Così come potrebbe essere utile richiedere l’accesso e la copia ai propri dati, ad esempio ad un titolare del trattamento che utilizza un sistema di videosorveglianza e che, ai sensi dell’art. 15 del Reg. UE 2016/679 è tenuto a consegnare i dati personali (qualora ancora detenuti).

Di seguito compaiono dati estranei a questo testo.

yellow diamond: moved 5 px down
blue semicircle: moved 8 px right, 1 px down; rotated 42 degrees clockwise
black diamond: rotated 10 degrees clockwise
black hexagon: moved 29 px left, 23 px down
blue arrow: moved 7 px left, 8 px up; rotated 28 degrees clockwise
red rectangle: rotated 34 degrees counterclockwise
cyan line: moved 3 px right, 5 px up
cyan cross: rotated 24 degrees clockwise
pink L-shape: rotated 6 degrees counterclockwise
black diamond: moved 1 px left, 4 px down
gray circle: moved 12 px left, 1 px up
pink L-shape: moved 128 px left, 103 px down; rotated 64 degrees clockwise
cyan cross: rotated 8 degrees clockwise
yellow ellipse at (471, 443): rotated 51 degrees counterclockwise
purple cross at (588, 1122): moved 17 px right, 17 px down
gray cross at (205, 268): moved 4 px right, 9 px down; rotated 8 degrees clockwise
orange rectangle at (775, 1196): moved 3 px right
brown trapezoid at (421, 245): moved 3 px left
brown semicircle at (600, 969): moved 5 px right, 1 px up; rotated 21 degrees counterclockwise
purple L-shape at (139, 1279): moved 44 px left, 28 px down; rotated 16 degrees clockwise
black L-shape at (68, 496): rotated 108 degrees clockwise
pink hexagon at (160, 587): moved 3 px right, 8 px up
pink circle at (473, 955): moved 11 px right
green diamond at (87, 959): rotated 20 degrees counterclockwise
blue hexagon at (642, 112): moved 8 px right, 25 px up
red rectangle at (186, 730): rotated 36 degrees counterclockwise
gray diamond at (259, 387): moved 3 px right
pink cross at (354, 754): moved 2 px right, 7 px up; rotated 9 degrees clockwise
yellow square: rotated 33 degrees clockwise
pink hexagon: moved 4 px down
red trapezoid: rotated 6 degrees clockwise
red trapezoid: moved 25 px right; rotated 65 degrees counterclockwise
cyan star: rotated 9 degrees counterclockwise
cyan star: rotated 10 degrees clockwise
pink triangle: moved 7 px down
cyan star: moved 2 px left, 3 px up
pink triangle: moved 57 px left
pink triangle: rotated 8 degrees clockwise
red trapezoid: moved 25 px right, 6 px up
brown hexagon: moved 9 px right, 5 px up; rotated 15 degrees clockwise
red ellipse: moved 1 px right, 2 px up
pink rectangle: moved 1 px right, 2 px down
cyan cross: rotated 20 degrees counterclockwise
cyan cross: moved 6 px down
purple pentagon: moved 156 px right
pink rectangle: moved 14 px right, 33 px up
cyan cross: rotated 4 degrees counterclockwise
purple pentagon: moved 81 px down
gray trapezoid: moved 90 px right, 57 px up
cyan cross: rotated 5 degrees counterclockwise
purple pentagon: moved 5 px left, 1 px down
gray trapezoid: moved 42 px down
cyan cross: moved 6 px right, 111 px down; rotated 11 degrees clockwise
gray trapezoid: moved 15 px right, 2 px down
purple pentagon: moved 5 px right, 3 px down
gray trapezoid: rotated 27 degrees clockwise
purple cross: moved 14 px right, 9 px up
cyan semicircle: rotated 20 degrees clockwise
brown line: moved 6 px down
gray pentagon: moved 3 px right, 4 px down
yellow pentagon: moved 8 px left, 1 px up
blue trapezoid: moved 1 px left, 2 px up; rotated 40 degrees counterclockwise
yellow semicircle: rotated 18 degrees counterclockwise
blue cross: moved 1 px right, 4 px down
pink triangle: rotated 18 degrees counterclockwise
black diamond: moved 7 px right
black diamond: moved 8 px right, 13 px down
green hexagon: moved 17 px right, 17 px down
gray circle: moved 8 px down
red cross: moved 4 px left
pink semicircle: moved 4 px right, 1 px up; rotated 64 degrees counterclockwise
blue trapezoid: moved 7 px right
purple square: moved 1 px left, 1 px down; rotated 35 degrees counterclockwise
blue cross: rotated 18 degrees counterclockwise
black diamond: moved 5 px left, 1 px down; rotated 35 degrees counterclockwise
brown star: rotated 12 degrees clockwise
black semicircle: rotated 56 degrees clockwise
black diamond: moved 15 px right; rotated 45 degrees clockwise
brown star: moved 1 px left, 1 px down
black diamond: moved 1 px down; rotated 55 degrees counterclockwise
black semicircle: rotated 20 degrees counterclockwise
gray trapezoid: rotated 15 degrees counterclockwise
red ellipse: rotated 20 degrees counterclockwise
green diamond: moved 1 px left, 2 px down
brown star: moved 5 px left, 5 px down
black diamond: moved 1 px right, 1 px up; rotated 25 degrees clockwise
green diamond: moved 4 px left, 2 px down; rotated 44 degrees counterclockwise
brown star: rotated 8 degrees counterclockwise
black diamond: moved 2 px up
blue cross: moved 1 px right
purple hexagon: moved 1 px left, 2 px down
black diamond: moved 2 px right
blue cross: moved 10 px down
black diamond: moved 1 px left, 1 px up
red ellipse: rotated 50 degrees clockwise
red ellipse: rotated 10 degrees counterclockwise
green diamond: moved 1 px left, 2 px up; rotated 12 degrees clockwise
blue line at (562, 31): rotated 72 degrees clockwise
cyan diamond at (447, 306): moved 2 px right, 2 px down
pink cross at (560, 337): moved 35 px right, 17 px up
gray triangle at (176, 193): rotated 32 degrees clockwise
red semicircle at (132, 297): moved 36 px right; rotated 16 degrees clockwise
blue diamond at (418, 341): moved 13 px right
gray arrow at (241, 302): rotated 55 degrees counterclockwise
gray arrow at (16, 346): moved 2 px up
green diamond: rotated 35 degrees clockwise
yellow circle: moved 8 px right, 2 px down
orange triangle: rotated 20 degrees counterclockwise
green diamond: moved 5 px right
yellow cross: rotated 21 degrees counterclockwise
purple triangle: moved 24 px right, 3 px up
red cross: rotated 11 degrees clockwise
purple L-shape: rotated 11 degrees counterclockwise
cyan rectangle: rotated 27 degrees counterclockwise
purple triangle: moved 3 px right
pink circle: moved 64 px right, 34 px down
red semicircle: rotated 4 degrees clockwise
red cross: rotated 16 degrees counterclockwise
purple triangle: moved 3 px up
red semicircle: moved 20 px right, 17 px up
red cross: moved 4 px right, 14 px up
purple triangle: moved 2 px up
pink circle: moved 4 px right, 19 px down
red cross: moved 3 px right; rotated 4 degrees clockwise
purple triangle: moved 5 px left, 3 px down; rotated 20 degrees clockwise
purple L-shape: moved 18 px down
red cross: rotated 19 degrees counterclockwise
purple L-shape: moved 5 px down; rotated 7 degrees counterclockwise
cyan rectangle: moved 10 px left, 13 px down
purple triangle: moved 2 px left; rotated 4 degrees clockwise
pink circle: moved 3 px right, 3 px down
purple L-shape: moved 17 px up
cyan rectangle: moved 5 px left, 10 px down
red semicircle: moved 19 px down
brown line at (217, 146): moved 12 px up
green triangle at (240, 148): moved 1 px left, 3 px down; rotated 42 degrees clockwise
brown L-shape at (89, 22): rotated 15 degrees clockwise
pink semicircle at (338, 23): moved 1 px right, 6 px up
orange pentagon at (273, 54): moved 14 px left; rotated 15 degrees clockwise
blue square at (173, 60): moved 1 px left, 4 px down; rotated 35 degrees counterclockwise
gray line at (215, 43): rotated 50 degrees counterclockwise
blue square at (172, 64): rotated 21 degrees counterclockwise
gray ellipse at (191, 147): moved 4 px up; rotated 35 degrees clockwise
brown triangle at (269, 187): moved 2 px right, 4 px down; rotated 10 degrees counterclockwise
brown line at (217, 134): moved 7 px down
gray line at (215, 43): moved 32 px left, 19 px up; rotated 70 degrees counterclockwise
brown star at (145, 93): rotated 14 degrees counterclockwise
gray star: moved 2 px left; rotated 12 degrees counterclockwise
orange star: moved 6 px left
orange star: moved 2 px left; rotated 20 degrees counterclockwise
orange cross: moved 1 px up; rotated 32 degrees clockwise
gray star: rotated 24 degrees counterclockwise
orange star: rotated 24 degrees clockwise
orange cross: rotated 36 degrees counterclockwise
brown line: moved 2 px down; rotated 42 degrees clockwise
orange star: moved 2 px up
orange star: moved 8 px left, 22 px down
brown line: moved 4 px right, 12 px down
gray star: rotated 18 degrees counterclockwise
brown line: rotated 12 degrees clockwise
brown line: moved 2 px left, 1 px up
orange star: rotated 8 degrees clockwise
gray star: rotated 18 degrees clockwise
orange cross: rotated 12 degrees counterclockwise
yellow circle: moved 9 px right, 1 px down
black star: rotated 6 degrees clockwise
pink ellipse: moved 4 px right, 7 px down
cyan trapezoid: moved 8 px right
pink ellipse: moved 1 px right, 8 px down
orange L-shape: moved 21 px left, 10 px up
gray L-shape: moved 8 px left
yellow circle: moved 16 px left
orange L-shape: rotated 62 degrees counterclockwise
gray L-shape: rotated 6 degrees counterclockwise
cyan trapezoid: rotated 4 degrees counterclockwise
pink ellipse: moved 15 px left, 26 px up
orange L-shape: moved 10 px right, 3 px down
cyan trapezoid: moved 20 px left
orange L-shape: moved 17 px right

Nel caso in cui possano essere utili i dati relativi al traffico telefonico o telematico, l’art. 132 Codice Privacy consente al difensore dell’imputato o della persona sottoposta alle indagini di richiedere direttamente al fornitore i dati relativi alle utenze intestate al proprio assistito.

Il quadro normativo ed i limiti per il difensore

Parlare di fonti aperte non significa che il difensore possa agire senza rispettare alcun paletto; infatti, il contenuto delle informazioni ricercate rientra – di regola – nella definizione di “dato personale”, e dunque l’utilizzo di tecniche di OSINT solleva dei problemi in merito alla protezione accordata dal GDPR.

Come detto, l’OSINT riguarda necessariamente delle fonti pubbliche e accessibili; tutto ciò che è protetto da una forma di autenticazione o che richieda il superamento di misure di sicurezza, non rientra nella definizione di OSINT e potrebbe comportare una illecita acquisizione di dati personali.

Nulla quaestio in relazione ai dati personali già diffusi da altre fonti e liberamente disponibili in rete, ed ai dati già diffusi dallo stesso interessato (che possono essere lecitamente trattati ai sensi dell’art. 9, comma 2, lett. e) del GDPR); per questa tipologia di fonti sarà necessario accertarsi della liceità della fonte e della base giuridica in base alla quale viene comunicata.

Invece, in relazione alle informazioni apprese diversamente, l’utilizzo è consentito qualora il trattamento sia necessario per accertare, esercitare o difendere un diritto in sede giudiziaria, o ogniqualvolta le autorità giurisdizionali esercitino e loro funzioni giurisdizionali (art. 9, comma 2, lett. f) del GDPR).

Da ultimo, il difensore non può esimersi dal rispettare le “Regole deontologiche relative ai trattamenti di dati personali effettuati per svolgere investigazioni difensive o per fare valere o difendere un diritto in sede giudiziaria”, adottate (rectius, riconfermate) dal Garante per la protezione dei dati personali con provvedimento del 19 dicembre 2018, contenenti la disciplina da seguire in relazione al trattamento di dati personali per svolgere investigazioni difensive o per far valere o difendere un diritto in sede giudiziaria, sia nel corso di un procedimento (anche in sede amministrativa, di arbitrato o di conciliazione) sia nella fase propedeutica all’instaurazione di un eventuale giudizio, sia nella fase successiva alla sua definizione, da parte di avvocati, praticanti avvocati, ed altri soggetti che svolgano attività di investigazione privata.

In altri termini, affinché le attività di OSINT siano conformi alla normativa posta a protezione dei dati personali, il difensore è tenuto a verificare la legittimità e la qualità della fonte, minimizzare i dati raccolti e cancellare i dati non necessari (principio di proporzionalità e sussidiarietà), evitare la comunicazione dei dati a terzi, proteggerli e garantire l’esercizio dei diritti ai titolari degli stessi.